Habiburokhman Menegaskan Tidak Ada Penyalahgunaan UU ITE sebagai “Pasal Karet”

Habiburokhman Menegaskan Tidak Ada Penyalahgunaan UU ITE sebagai “Pasal Karet”

JAKARTA, Fraksigerindra.id — Wakil Ketua Komisi III DPR RI Habiburokhman menegaskan, dalam Undang-Undang Informasi dan Transaksi Elektronik (UU ITE) tidak akan ada lagi ‘pasal karet’ yang digunakan untuk menjerat kelompok atau golongan yang berbeda pendapat dengan penguasa. Menurutnya setelah direvisi, UU ITE yang mengatur tentang informasi yang menimbulkan kebencian dijelaskan secara jelas dan spesifik.

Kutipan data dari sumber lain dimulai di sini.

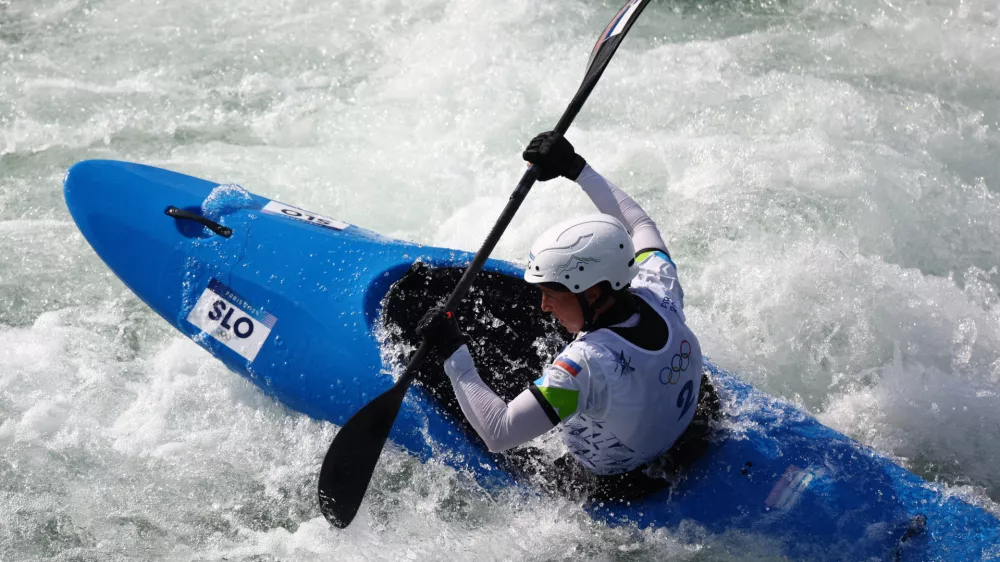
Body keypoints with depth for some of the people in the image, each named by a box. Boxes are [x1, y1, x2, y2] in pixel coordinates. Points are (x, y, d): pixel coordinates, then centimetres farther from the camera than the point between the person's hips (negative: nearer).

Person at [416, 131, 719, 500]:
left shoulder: (587, 364, -42)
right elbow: (638, 224, -1)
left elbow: (498, 434, -40)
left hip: (617, 490, -6)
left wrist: (452, 353, -33)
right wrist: (576, 168, 1)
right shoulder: (660, 291, -23)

“Ada aturan yang lebih spesifik dan jelas, sehingga tidak ada lagi ketentuan karet dalam pasal tersebut, jadi ukurannya jelas. Sehingga pasal ini semoga tidak lagi bisa digunakan untuk menjerat orang yang berbeda pendapat dengan penguasa,” jelas Habib, Selasa (12/12/2023).

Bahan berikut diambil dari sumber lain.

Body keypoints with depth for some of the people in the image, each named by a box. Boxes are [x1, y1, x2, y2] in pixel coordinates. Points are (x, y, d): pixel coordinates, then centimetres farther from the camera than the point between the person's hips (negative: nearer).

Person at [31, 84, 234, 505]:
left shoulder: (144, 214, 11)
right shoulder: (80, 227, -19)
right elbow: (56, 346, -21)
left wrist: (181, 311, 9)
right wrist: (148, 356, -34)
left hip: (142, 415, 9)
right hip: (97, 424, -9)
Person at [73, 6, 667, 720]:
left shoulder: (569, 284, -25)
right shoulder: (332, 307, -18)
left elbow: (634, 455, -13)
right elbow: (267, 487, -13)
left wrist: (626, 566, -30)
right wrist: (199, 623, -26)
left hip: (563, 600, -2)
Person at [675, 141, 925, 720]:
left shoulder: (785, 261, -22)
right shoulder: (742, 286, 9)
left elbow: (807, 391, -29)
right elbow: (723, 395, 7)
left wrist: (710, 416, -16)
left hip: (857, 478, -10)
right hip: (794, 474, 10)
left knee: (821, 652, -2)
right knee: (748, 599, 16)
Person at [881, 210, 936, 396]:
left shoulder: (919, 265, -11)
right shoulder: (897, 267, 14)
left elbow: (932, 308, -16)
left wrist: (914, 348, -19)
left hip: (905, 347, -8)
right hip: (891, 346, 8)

Pernyataan tersebut dia ungkapkan saat acara Diskusi Forum Legislasi dengan tema ‘Revisi UU ITE Disahkan, Upaya Perkuat Sistem Keamanan Transaksi Elektronik’ Acara ini terselenggara atas kerjasama Biro Pemberitaan Parlemen dengan Koordinatoriat Wartawan Parlemen.

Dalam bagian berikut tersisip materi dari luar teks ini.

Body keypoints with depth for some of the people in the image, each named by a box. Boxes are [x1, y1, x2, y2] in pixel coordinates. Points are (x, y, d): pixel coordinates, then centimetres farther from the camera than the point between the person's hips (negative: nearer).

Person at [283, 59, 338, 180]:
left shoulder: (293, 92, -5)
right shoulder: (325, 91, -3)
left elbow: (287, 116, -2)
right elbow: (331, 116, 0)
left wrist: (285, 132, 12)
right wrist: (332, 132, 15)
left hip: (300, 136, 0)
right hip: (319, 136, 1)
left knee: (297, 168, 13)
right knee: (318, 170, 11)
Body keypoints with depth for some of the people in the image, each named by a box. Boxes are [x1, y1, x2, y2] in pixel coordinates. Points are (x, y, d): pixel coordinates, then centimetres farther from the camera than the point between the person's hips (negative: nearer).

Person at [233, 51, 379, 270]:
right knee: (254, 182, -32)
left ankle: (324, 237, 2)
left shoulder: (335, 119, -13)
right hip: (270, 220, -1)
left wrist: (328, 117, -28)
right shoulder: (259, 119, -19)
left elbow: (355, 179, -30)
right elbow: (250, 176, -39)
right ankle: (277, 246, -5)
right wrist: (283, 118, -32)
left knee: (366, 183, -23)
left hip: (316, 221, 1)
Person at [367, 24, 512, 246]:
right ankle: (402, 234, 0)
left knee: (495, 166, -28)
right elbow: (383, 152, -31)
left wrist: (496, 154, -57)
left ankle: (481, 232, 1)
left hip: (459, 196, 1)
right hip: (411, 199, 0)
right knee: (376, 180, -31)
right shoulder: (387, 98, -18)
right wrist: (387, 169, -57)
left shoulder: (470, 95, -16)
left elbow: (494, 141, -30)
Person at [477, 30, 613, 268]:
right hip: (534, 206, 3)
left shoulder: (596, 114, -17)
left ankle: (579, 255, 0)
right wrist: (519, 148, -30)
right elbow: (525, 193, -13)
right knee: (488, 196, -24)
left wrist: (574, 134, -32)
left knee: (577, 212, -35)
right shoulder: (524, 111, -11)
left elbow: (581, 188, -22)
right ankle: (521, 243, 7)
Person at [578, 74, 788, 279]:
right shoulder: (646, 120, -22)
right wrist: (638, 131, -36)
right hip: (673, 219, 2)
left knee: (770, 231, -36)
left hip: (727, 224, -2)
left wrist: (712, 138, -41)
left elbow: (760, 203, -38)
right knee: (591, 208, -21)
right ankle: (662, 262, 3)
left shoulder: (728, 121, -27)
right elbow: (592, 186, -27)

Politisi Fraksi Partai Gerindra ini menjelaskan, bahwa UU ITE yang telah disahkan DPR RI bersama dengan Pemerintah merupakan wujud kehadiran negara melindungi warganya dalam transaksi elektronik. “Negara bisa hadir lebih cepat membantu masyarakat yang menjadi korban tindak pidana transaksi elektronik,” ungkap Habib.

Dia menjabarkan, sebelumnya banyak regulasi yang mempersulit penindakan tersebut. Habib pun berharap agar pemerintah bisa merespon cepat untuk membuat aturan turunannya, berupa Peraturan Pemerintah (PP). “Saya pikir ke depan kita tinggal menunggu peraturan pemerintahnya diterbitkan, agar apa yang diatur di dalam undang-undang ini bisa dieksekusi,” harapnya.

Habib memperinci, ada dua pasal yang tidak terkait langsung dengan transaksi elektronik, di antaranya soal pencemaran nama baik dalam Pasal 27, dan penyampaian informasi yang menimbulkan kebencian berbasiskan suku, agama, ras, etnis, dan sebagainya. “Itu dua revisi yang menurut kami sangat positif,” ujar Habib.

Dia mengungkapkan, Pasal 27 sudah dua kali direvisi pada 2016, hukuman di atas lima tahun menjadi empat tahun, bahkan sekarang menjadi dua tahun. “Jadi orang yang dibidik dengan pasal ini tidak bisa dikenakan penahanan sebelum vonis. Yang kedua Pasal 28, suku, agama, ras, dan antar golongan diperbaiki. Golongannya dibuat lebih spesifik dan jelas,” jelas Habib.